Diversity has long been a matter of pride in McDonaldland, and our cultural tapestry is becoming more vibrant with each passing day. As you may be aware, our city has the second-highest concentration of anthropomorphic foods in the tri-state area. This unique position is reflected in our wide variety of civic events, running the gamut from the annual Fry-Guy Coalition Funtacular FUNdraiser each January to the Filet-o’-Ice-Fishing derby held mid-December.

Fewer people realize that McDonaldland is also a haven where other cultures, from giant purple monsters to grotesque humanoid birds, can live together in peace. Nowhere else in America will you find such a range of people, food products and talking shoes living, working and playing together, and McDonaldland is truly proud of our citizens in this respect.

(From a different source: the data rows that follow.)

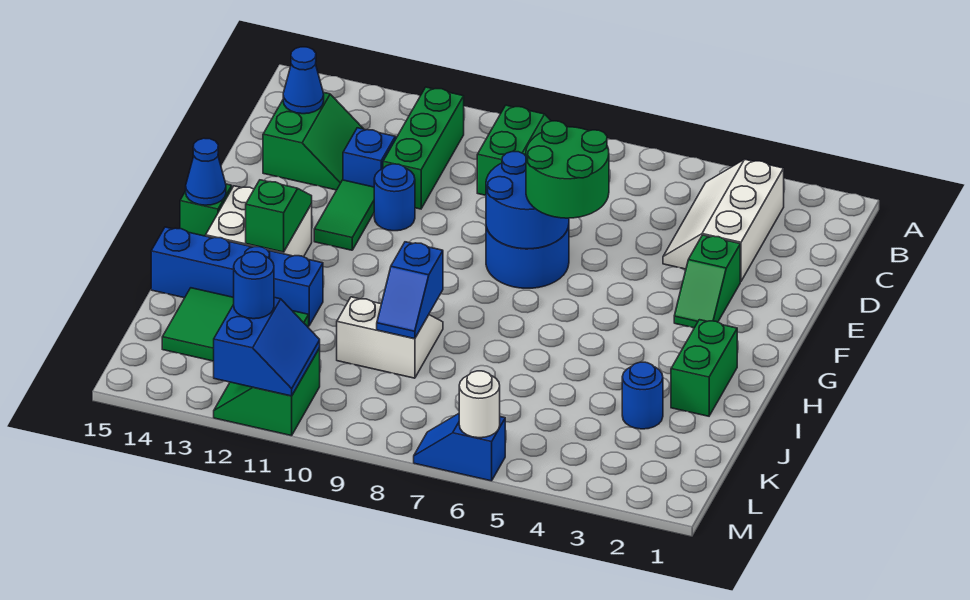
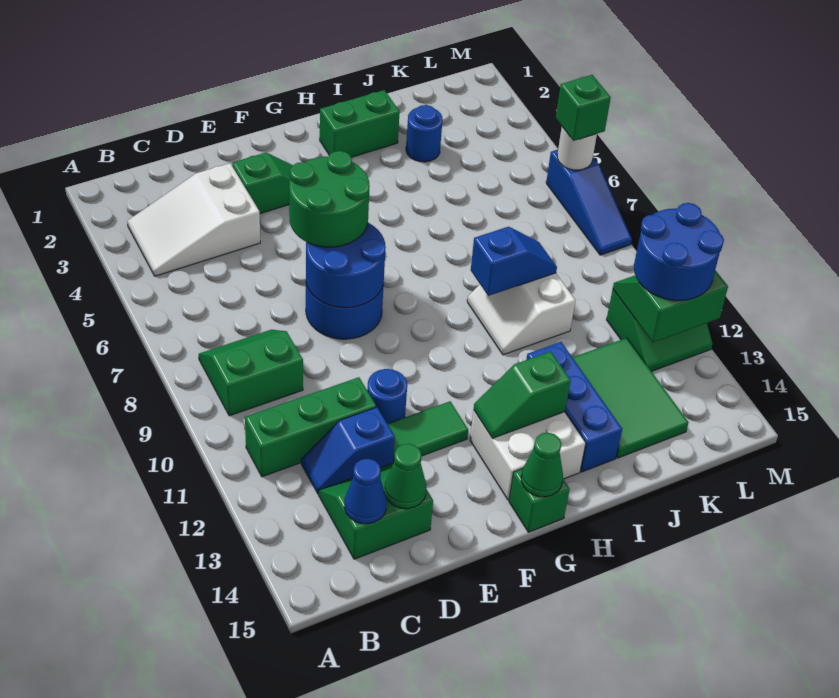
white slope B3:D4 level 1 top 3 -> white slope B3:D4 level 1 top D
none -> green cone D14 level 2
blue cone G15 level 2 -> green cone G15 level 2
blue brick I12:I15 level 1 -> blue brick I12:I14 level 1
blue slope L11:M12 level 2 top 12 -> green slope L11:M12 level 2 top 12
blue round brick L12 level 3 -> blue round brick L11:M12 level 3
blue slope M6:M7 level 1 top 6 -> blue slope M6:M8 level 1 top 6
none -> green brick M6 level 3

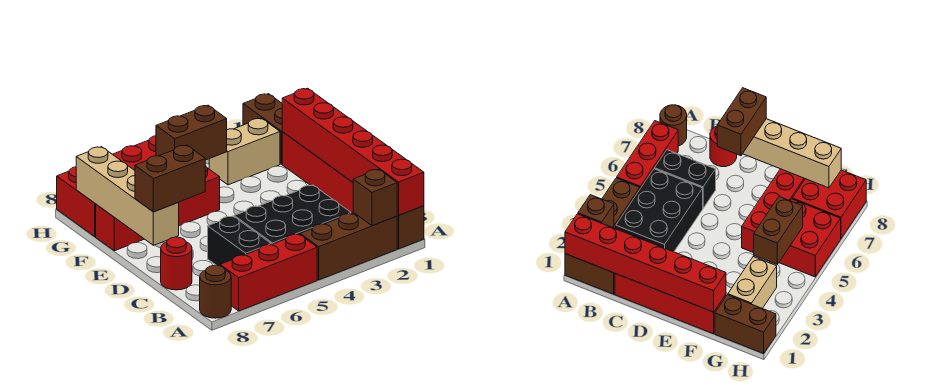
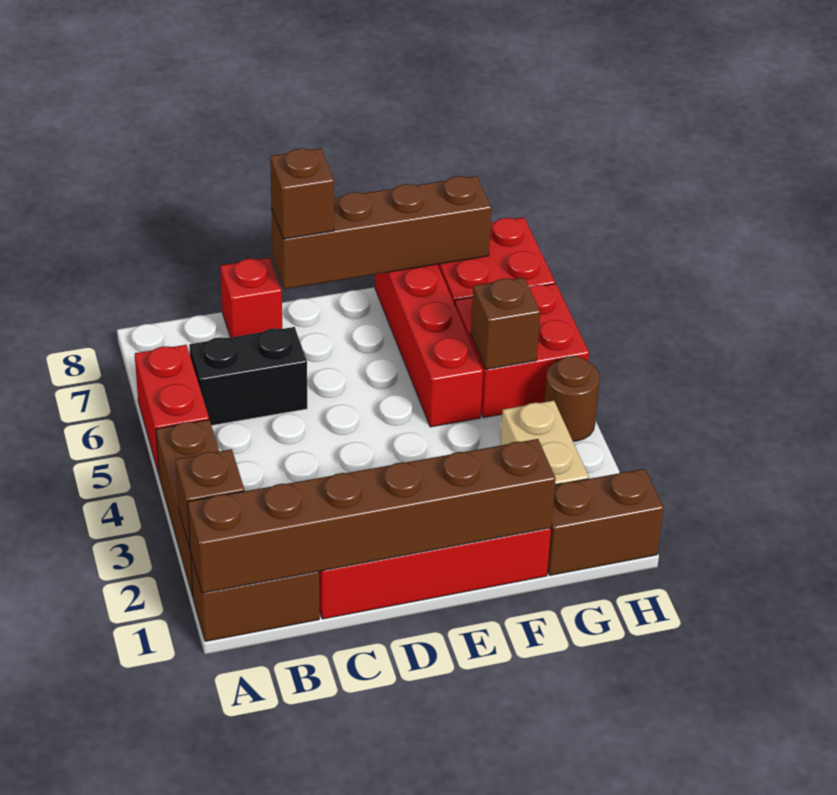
red brick A1:F1 level 2 -> brown brick A1:F1 level 2
red brick A5:A7 level 1 -> red brick A5:A6 level 1
brown round brick A8 level 1 -> brown round brick H4 level 1
black brick B3:C5 level 1 -> none
red round brick C8 level 1 -> red brick C8 level 1
brown brick D7:D8 level 3 -> brown brick D8 level 3
tan brick D8:G8 level 2 -> brown brick D8:G8 level 2
brown brick G4:G5 level 2 -> brown brick G5 level 2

At this point I would like to respond to certain allegations put forth on the popular newsmagazine show 60 Minutes. On a segment that aired July 2, 2005, titled “Two All-Beef Patties, Special Sauce, Lettuce, Cheese, Pickles, Onions on a Scandal Seed Bun” it was stated that “McDonaldland has more [sex] offenders on a per-capita basis than any other American city.” This is a blatant falsehood, made all the worse by the ease with which 60 Minutes could have verified the claim.

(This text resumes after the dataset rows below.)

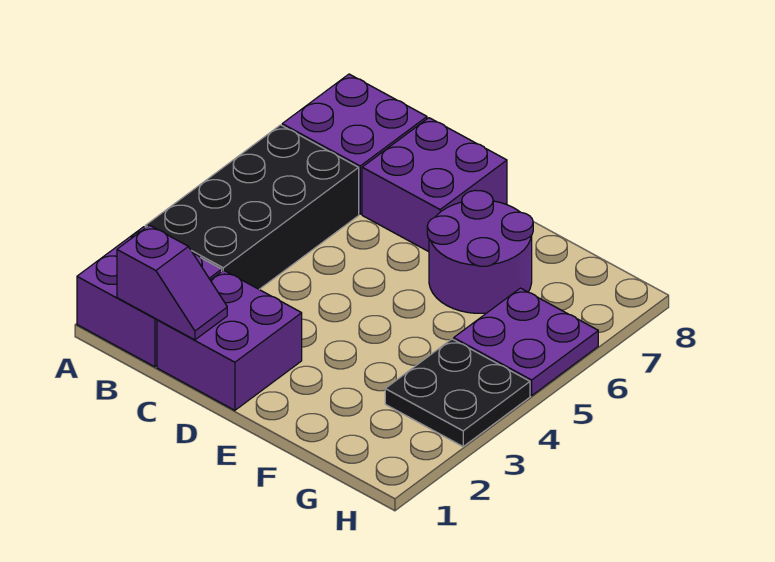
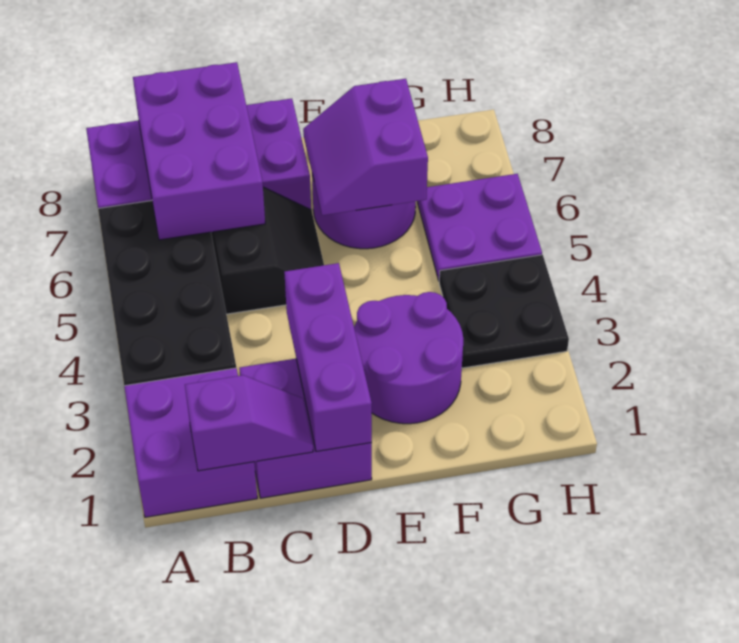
none -> purple brick B6:C8 level 2
none -> black slope C5:D6 level 1 top C
none -> purple brick D1:D3 level 2
none -> purple round brick E2:F3 level 1
none -> purple slope E6:F7 level 2 top F

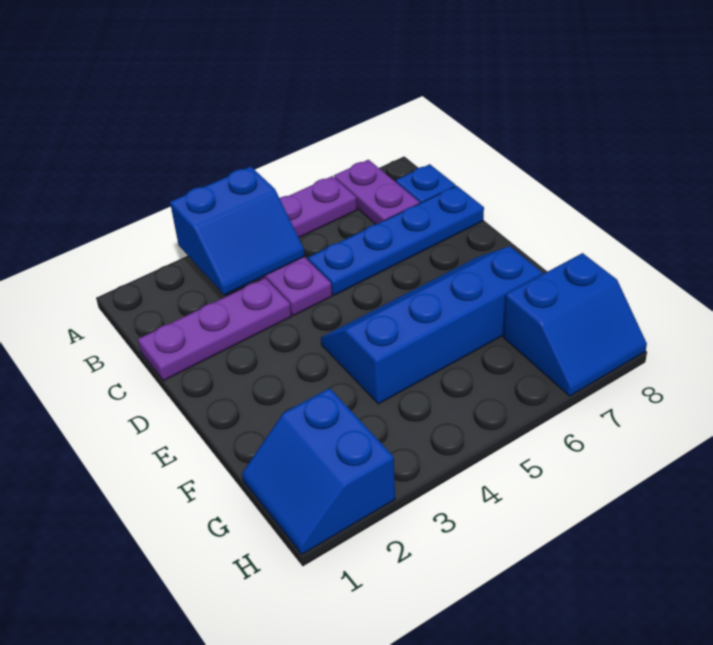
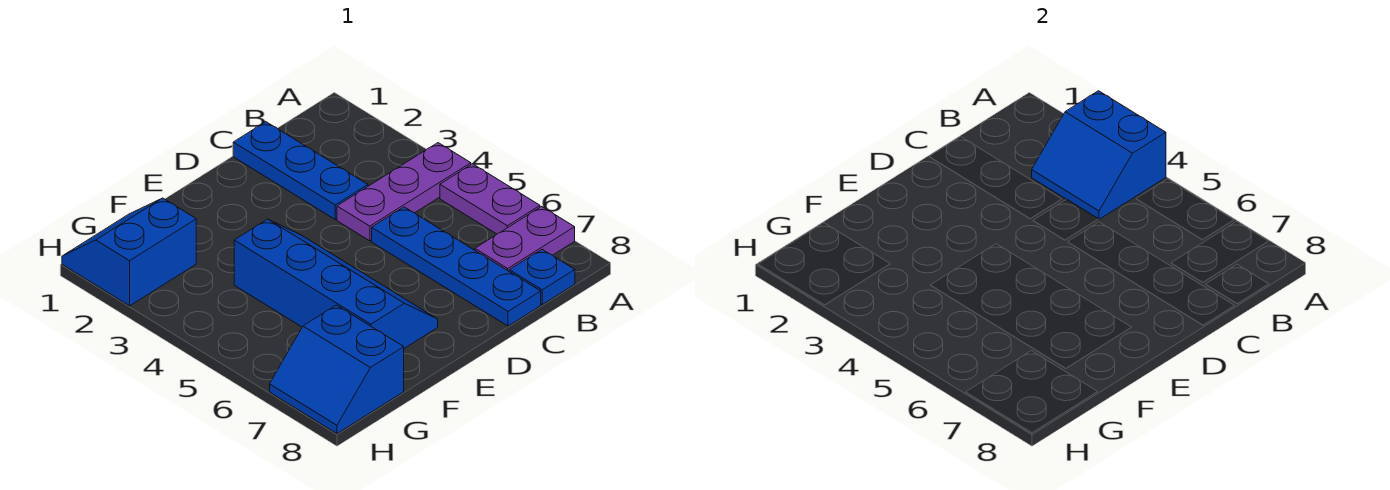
purple plate C1:C3 level 1 -> blue plate C1:C3 level 1

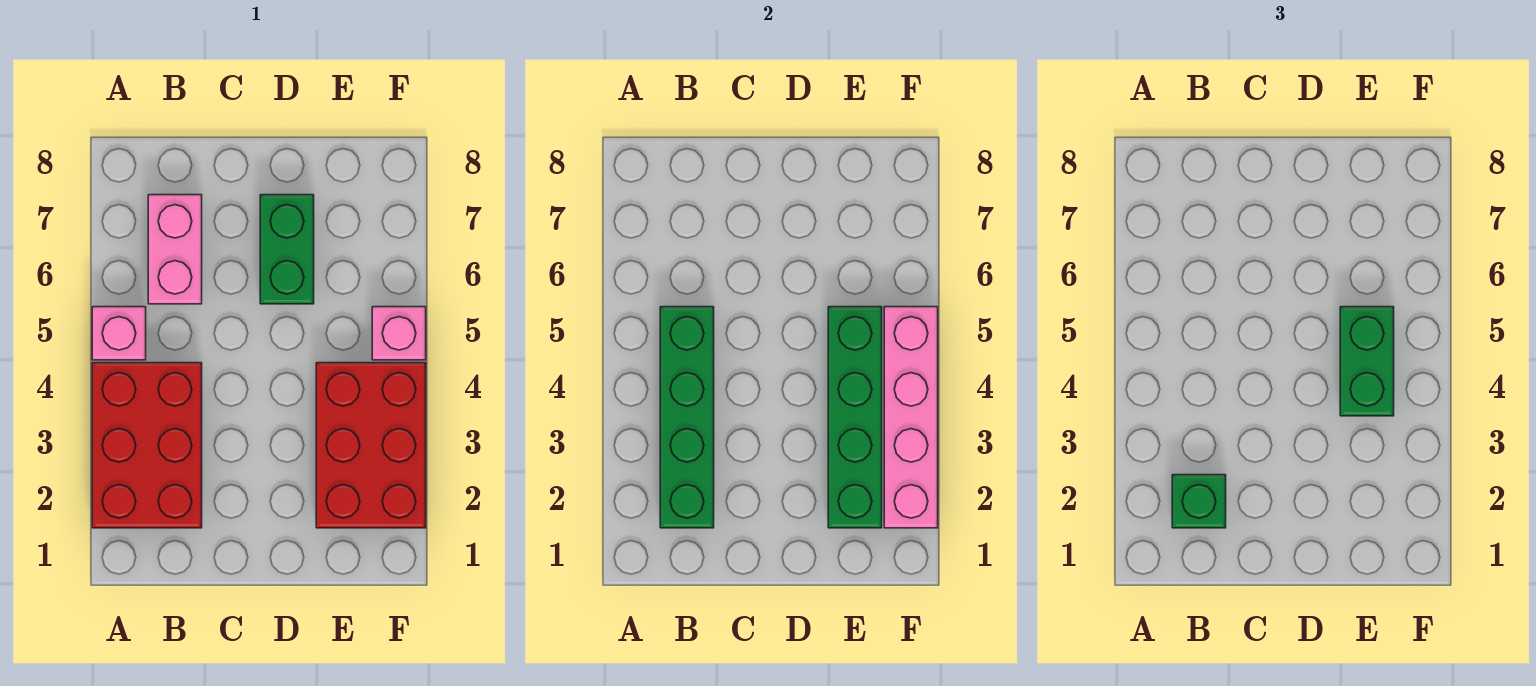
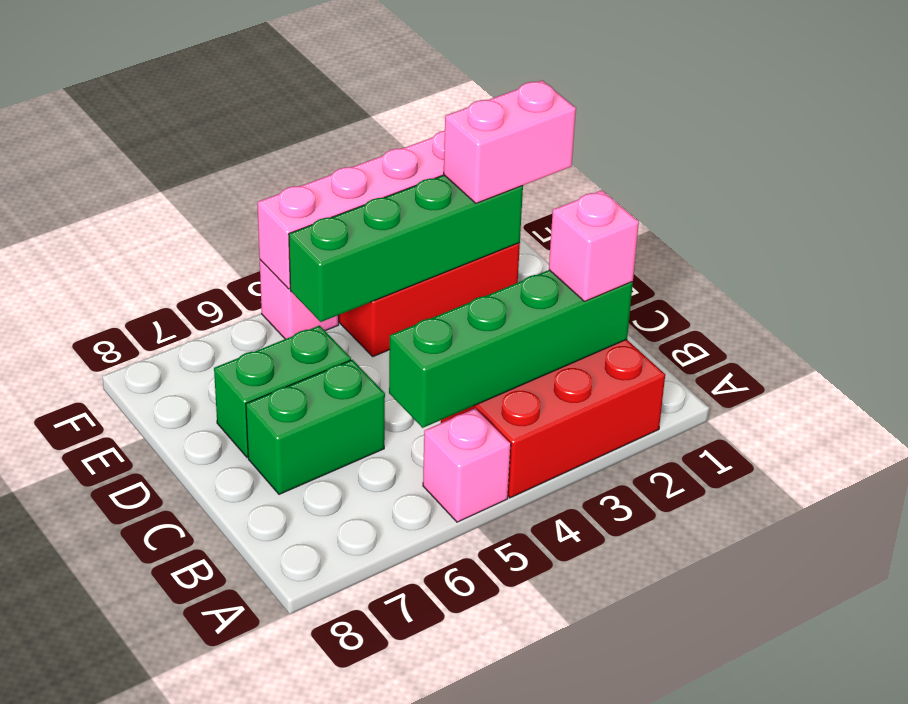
green brick B2 level 3 -> pink brick B2 level 3
pink brick B6:B7 level 1 -> pink brick E1:E2 level 3
green brick E4:E5 level 3 -> green brick C6:C7 level 1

McDonaldland, as all of our citizens can confirm, is one of the safest, happiest, most magical communities in America. We are not without our share of problems, but what city couldn’t say the same? Had the media not made such a farce of the Hamburglar trial, sensationalizing it based on the tastiness of the victims, that case would be no more noteworthy than the thousands of trials going on across the country.

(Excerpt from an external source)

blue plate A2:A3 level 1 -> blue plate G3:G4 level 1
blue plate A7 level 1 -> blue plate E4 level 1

More specifically related to the 60 Minutes special, I assure you that each and every citizen receives a full listing of registered offenders, as is their legal right. The charge that our registry is the largest nationwide is ludicrous–while it is admittedly quite long, there are surely several cities with comparable statistics.

Once again, I would like to thank you for your interest in one of the friendliest, most diverse and just plain happiest communities in this great nation. As we in McDonaldland often say (if you’ll pardon the pun), we can’t wait to meat you!



Yours in sesame-seedery,

Mayor Reginald G. McCheese, Esq.




PS-Please note that our town slogan, “I’m Loving It,” has been changed to “I’m Respecting Both It And The Laws Established To Protect Its Interests” and all future correspondences and marketing materials will reflect this change.